┌────────

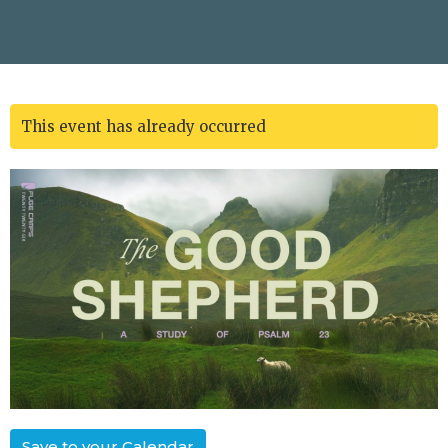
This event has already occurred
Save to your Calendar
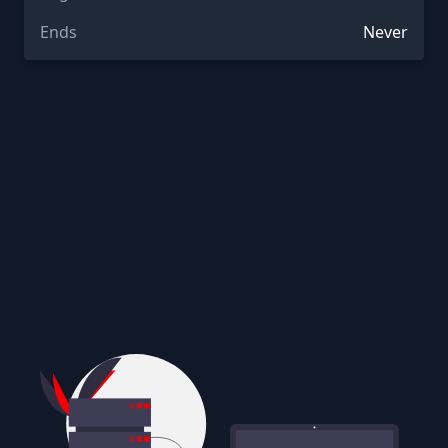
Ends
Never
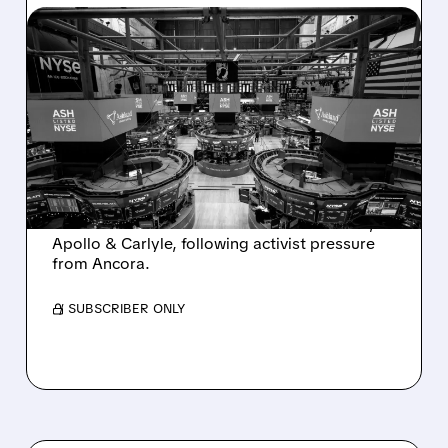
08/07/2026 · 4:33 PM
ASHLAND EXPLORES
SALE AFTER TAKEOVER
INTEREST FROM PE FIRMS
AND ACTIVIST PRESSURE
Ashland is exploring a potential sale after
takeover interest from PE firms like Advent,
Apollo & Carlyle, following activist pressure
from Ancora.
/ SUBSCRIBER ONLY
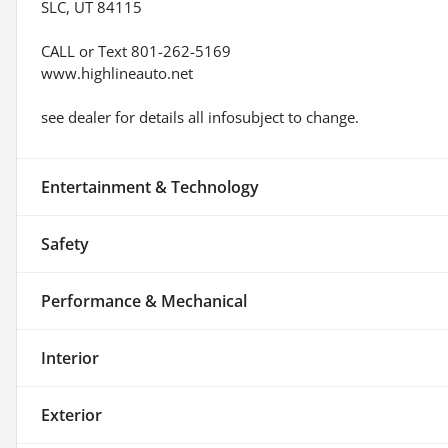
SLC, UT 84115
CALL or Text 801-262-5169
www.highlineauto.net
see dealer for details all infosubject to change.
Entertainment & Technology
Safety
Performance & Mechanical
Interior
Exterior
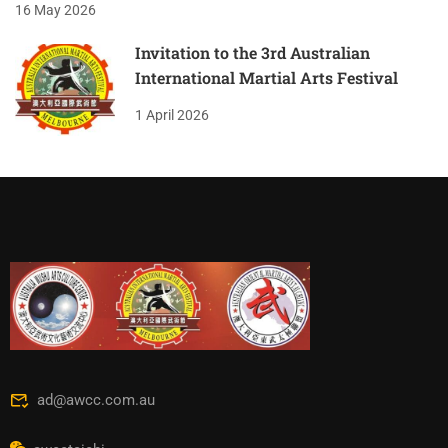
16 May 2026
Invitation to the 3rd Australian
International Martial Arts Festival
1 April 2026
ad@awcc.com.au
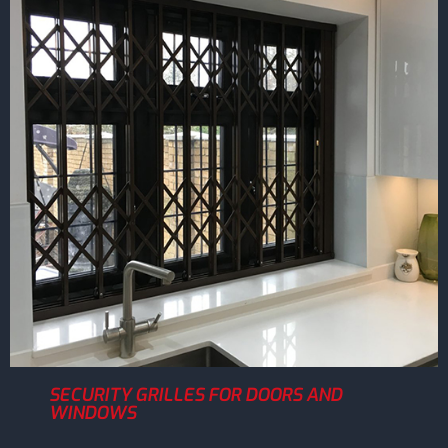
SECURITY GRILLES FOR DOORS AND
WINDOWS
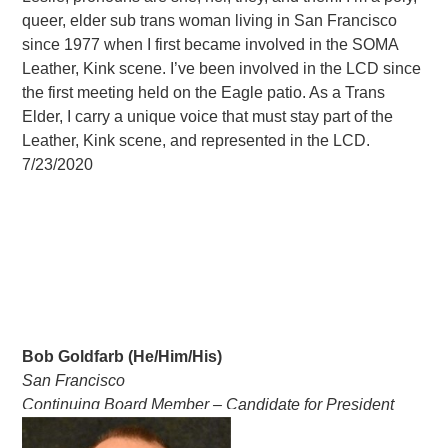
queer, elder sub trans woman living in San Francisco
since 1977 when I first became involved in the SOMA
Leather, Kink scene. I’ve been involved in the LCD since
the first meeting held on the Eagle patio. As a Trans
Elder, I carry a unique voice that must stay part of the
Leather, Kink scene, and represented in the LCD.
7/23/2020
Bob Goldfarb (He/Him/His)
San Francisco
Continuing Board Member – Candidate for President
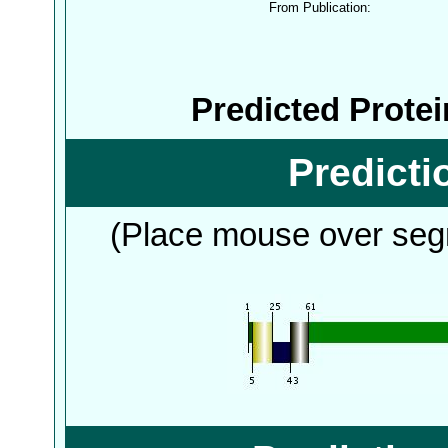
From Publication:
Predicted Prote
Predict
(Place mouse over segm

└────────

Pull every line of text from the listing above, word for word, and leave the pictures out of your answer.

§ Solution to this task:
This event has already occurred
Save to your Calendar
Ends
Never
08/07/2026 · 4:33 PM
ASHLAND EXPLORES
SALE AFTER TAKEOVER
INTEREST FROM PE FIRMS
AND ACTIVIST PRESSURE
Ashland is exploring a potential sale after
takeover interest from PE firms like Advent,
Apollo & Carlyle, following activist pressure
from Ancora.
/ SUBSCRIBER ONLY
SLC, UT 84115
CALL or Text 801-262-5169
www.highlineauto.net
see dealer for details all infosubject to change.
Entertainment & Technology
Safety
Performance & Mechanical
Interior
Exterior
16 May 2026
Invitation to the 3rd Australian
International Martial Arts Festival
1 April 2026
ad@awcc.com.au
SECURITY GRILLES FOR DOORS AND
WINDOWS
queer, elder sub trans woman living in San Francisco
since 1977 when I first became involved in the SOMA
Leather, Kink scene. I’ve been involved in the LCD since
the first meeting held on the Eagle patio. As a Trans
Elder, I carry a unique voice that must stay part of the
Leather, Kink scene, and represented in the LCD.
7/23/2020
Bob Goldfarb (He/Him/His)
San Francisco
Continuing Board Member – Candidate for President
From Publication:
Predicted Prote
Predict
(Place mouse over segm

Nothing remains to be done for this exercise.